Liverpool Cancer Research UK Centre, University of Liverpool, Liverpool, United Kingdom
Daniel H. Palmer , Markus Peck-Radosavljevic , Yuk Ting Ma , Janet Graham , Laetitia Fartoux , Richard Hubner , Arsene Bienvenu Loembe , Matus Studeny , Julia Hocke , Tim Meyer
Background: While sorafenib is established as the standard first-line treatment for patients with advanced HCC, its use can be complicated by the occurrence of drug-related adverse events (AEs). Nintedanib, a potent, oral triple angiokinase inhibitor that targets VEGF, PDGF and FGF signaling (as well as Flt3 and RET), has demonstrated clinical activity in various advanced solid tumors with a relatively low incidence of AEs typically associated with angiogenesis inhibitors (e.g. skin toxicity, hypertension, hemorrhage, and hematologic toxicity) and is currently in phase III for non-small cell lung cancer and ovarian cancer. In the Phase I, dose-finding stage of this ongoing, multicenter, open-label Phase I/II trial (NCT01004003), 200mg twice daily (bid) was established as the maximum tolerated dose of nintedanib in previously untreated patients with advanced HCC (Palmer D, et al. Ann Oncol 2012;23(Suppl 9):ix245[Abs 740P]). Nintedanib had an acceptable liver AE profile; the most common AEs were mild/moderate gastrointestinal toxicities. Methods: The randomized Phase II stage of the trial aims to assess the efficacy, safety, and pharmacokinetics of nintedanib in comparison with sorafenib. Eligible patients have pathologically confirmed, measurable HCC that is not amenable to local therapy, ECOG Performance Status of ≤2, Child-Pugh score of 5–6 (Class A), AST/ALT levels ≤2× upper limit of normal, and no prior systemic therapy.
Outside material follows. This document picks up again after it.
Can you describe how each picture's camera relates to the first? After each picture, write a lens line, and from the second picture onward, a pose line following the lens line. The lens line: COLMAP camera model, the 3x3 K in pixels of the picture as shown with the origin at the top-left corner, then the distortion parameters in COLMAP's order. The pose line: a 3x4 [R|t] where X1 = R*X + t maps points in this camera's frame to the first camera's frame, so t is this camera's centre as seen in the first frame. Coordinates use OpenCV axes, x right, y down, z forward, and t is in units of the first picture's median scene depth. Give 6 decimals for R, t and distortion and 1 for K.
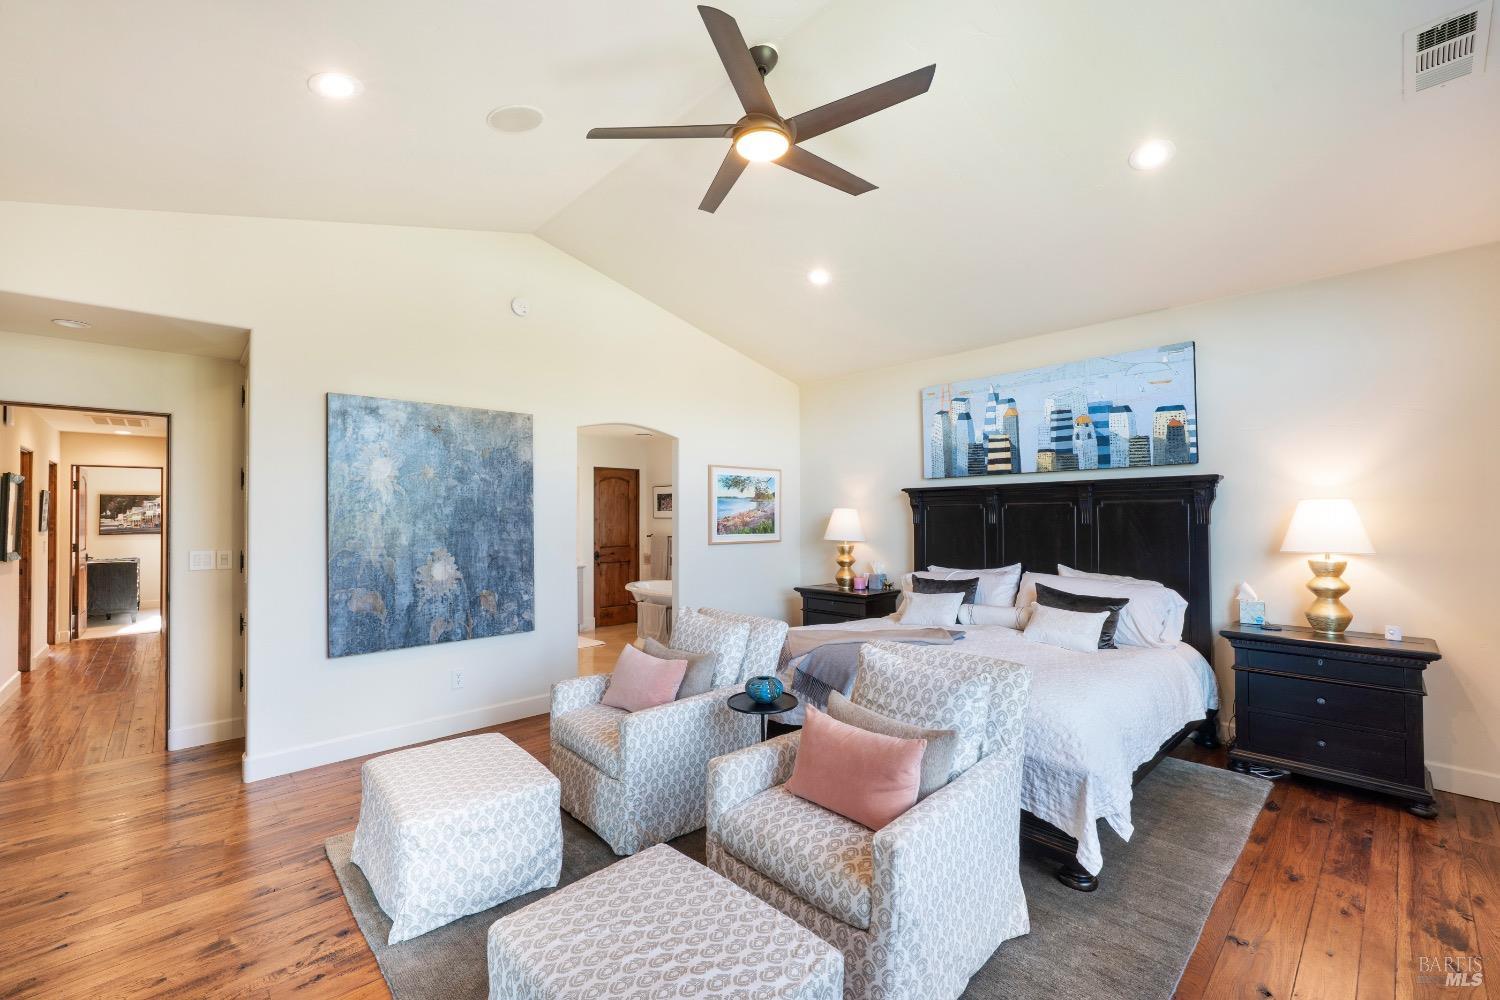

Patients are being stratified by macrovascular invasion and/or extrahepatic spread and then randomized 2:1 to receive nintedanib 200mg bid or sorafenib 400mg bid in continuous 28-day cycles until progression or unacceptable toxicity. Overall, 93 patients were randomized between Sept 2011 and Nov 2012. The primary endpoint is time to progression (TTP) by independent review, according to RECIST 1.0. TTP will be estimated in the treated set by Kaplan–Meier methodology with treatment effects compared using a Cox proportional hazards model. Secondary endpoints include overall survival, tumor response, progression-free survival, safety and pharmacokinetics. Results are due late 2013. Clinical trial information: NCT01004003.